MAPKAPK2 and HSP27 are downstream effectors of p38MAP kinase-mediated matrix metalloproteinase type 2 activation and cell invasion in human prostate cancer

Although cell invasion is a necessary early step in cancer metastasis, its regulation is not well understood. We have previously shown, in human prostate cancer, that transforming growth factor ss (TGF ss)-mediated increases in cell invasion are dependent upon activation of the serine/threonine kinase, p38 MAP kinase.

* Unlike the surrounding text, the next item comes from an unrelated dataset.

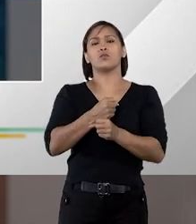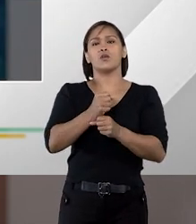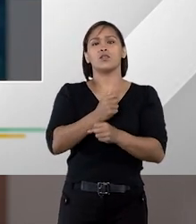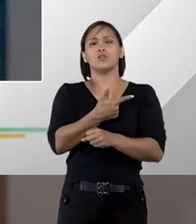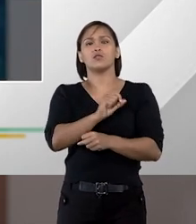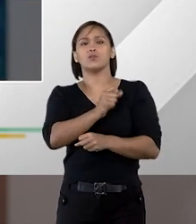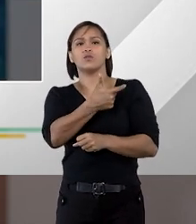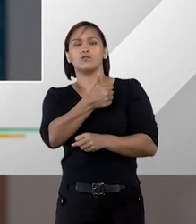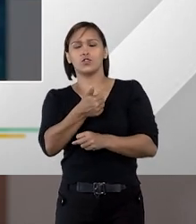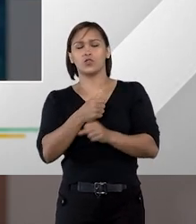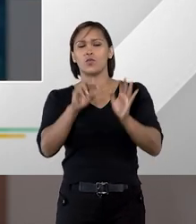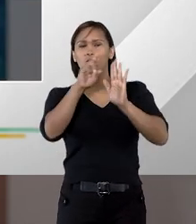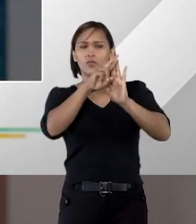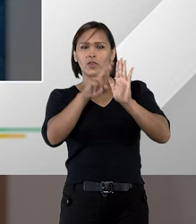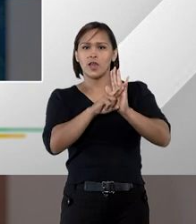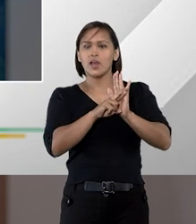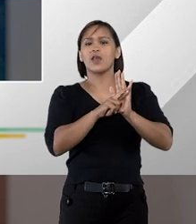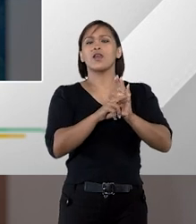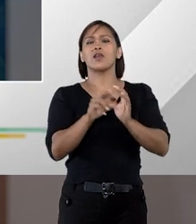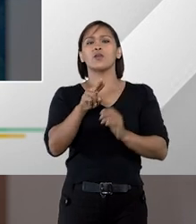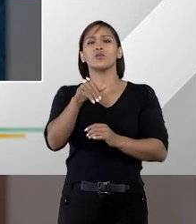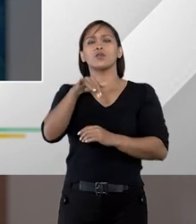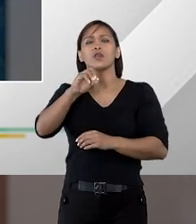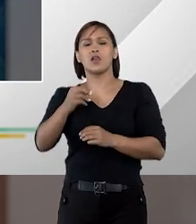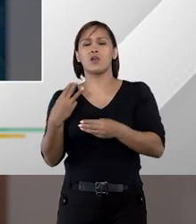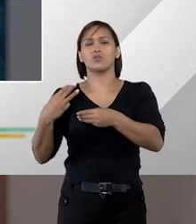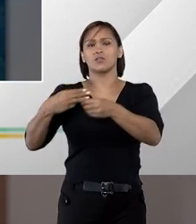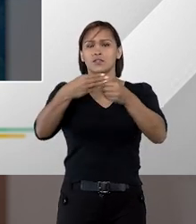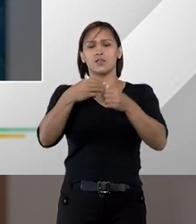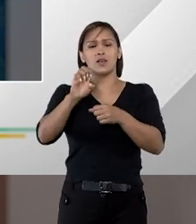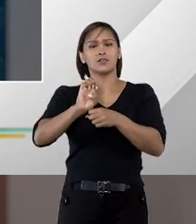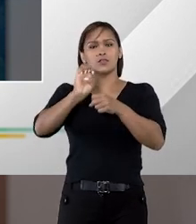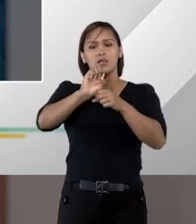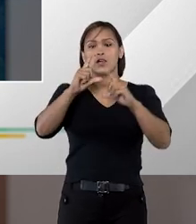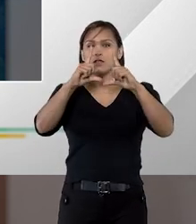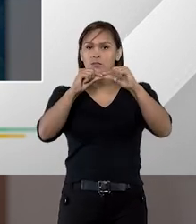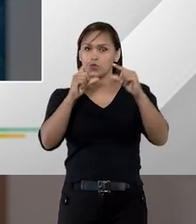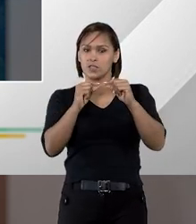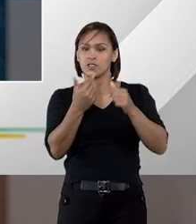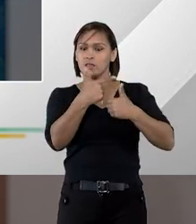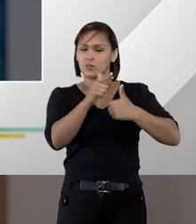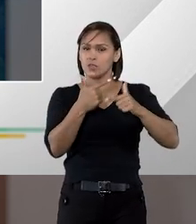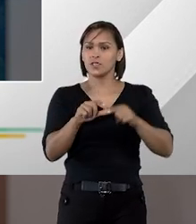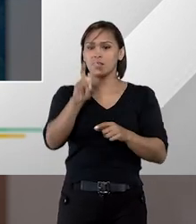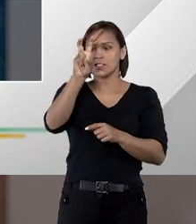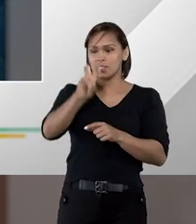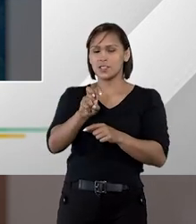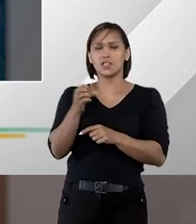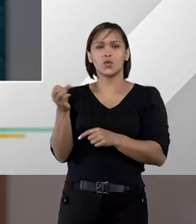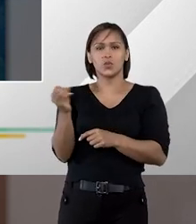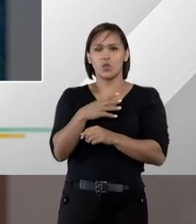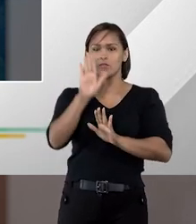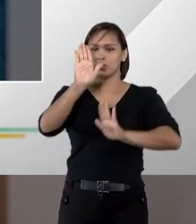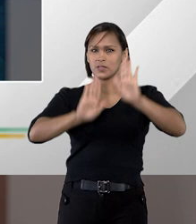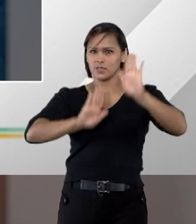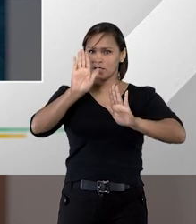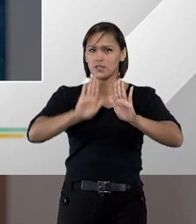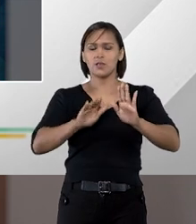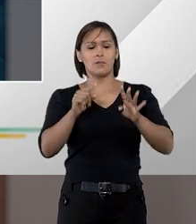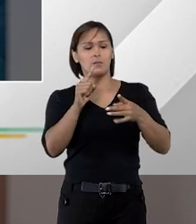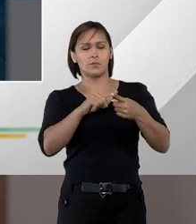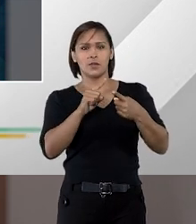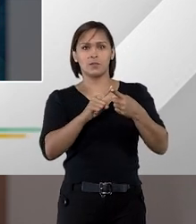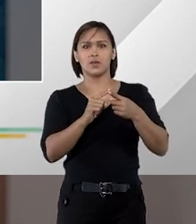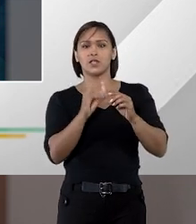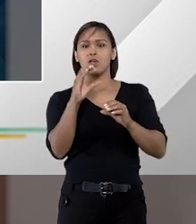2021 cria regras para a União, Estados, Distrito Federal e Municípios e prevê cinco modalidades de licitação.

In the current study, downstream effectors of p38 MAP kinase were sought by first screening for proteins phosphorylated after TGF ss treatment, only in the absence of chemical inhibitors of p38 MAP kinase. This led us to investigate mitogen-activated protein kinase-activated protein kinase 2 (MAPKAPK2), a known substrate of p38 MAP kinase, as well as heat-shock protein 27 (HSP27), a known substrate of MAPKAPK2, in both PC3 and PC3-M human prostate cells. After transient transfection, wildtype MAPKAPK2 and HSP27 both increased TGF ss-mediated matrix metalloproteinase type 2 (MMP-2) activity, as well as cell invasion, which in turn was inhibited by SB203580, an inhibitor of p38 MAP kinase. Conversely, dominant-negative MAPKAPK2 blocked phosphorylation of HSP27, whereas dominant-negative MAPKAPK2 or mutant, non-phosphorylateable, HSP27 each blocked TGF ss-mediated increases in MMP-2, as well as cell invasion. Similarly, knock down of MAPKAPK2, HSP27 or both together, by siRNA, also blocked TGF ss-mediated cell invasion. This study demonstrates that both MAPKAPK2 and HSP27 are necessary for TGF ss-mediated increases in MMP-2 and cell invasion in human prostate cancer.